GM : Elle a souffert par la suite de ce que l’on appellerait aujourd’hui un syndrome de stress post-traumatique, qui n’a sans doute pas été compris et soigné à l’époque. Rien n’avait préparé Lee Miller aux horreurs qu’elle allait voir, elle n’était pas un reporter aguerri comme Capa. Elle rentre à Londres, rejoint Roland Penrose et retrouve son travail au magazine, mais quelque chose est cassé en elle. Elle arrête rapidement de travailler pour Vogue et s’installe à la campagne avec Roland Penrose. Elle ne prend plus de photographies, mais se lance dans l’écriture de livres de cuisine. Elle meurt dans cette maison en 1977. C’est en rangeant la maison que son fils Antony tombe sur les photographies, les négatifs, les archives de Miller. Il découvre un aspect de la vie de sa mère dont il était totalement ignorant. Il crée le fonds d’archive Lee Miller, qui est toujours dirigé par la famille aujourd’hui, et entreprend de faire connaître et réhabiliter l’œuvre de sa mère, totalement oubliée et occultée. La biographie qu’il lui consacre va permettre de faire connaître cette personnalité forte et atypique : une femme qui est parvenue à refuser le destin que lui assignait son genre, pour s’inventer une vie incroyablement riche et aventureuse.
À l’heure où on parle de déconstruction du « male gaze », le parcours de Lee Miller est assez exemplaire. Elle a cherché toute sa vie à s’affranchir du regard masculin.

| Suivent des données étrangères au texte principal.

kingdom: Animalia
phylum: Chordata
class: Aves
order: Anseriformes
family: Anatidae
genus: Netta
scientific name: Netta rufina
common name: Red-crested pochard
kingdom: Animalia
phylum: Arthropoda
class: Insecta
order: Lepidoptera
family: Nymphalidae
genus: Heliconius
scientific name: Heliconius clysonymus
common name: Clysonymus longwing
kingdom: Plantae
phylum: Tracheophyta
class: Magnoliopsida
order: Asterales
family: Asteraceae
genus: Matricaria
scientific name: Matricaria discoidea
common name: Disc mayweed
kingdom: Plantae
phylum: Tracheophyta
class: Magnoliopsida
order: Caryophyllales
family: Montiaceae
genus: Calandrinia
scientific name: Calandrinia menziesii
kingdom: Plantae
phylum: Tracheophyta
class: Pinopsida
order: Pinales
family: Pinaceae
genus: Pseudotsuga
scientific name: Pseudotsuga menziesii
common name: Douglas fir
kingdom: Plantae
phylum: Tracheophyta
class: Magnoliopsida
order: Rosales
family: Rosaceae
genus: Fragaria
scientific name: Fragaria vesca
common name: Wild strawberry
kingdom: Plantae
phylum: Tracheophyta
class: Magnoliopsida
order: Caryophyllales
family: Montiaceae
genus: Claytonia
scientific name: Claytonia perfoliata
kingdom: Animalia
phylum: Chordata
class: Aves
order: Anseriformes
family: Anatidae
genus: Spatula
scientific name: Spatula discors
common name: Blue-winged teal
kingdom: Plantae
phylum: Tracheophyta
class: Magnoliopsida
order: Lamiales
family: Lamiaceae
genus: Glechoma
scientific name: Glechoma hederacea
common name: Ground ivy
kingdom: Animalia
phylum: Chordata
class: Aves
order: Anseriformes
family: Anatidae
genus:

GM : Il y a une part biographique là-dedans : elle a été violée enfant par un ami de la famille, et a sans doute dû subir le comportement incestueux de son père (qui l’a fait poser nue à l’adolescence). Sa beauté lui a, à n’en pas douter, ouvert beaucoup de portes, mais en a fait également la cible des attaques des hommes. Elle l’a enfermée dans une image dans laquelle la postérité l’a figée, jusqu’à très récemment. Il est très long et difficile de déconstruire le narratif patriarcal, même si les choses évoluent lentement. C’est pourquoi dans l’exposition que lui ont consacrée les Rencontres de la photographie d’Arles et dont j’ai été la commissaire, j’ai mis l’accent sur sa pratique professionnelle (l’exposition s’intitulait d’ailleurs « Lee Miller, photographe professionnelle »). Cela n’empêchait pas certains visiteurs de me demander si elle avait été une bonne mère !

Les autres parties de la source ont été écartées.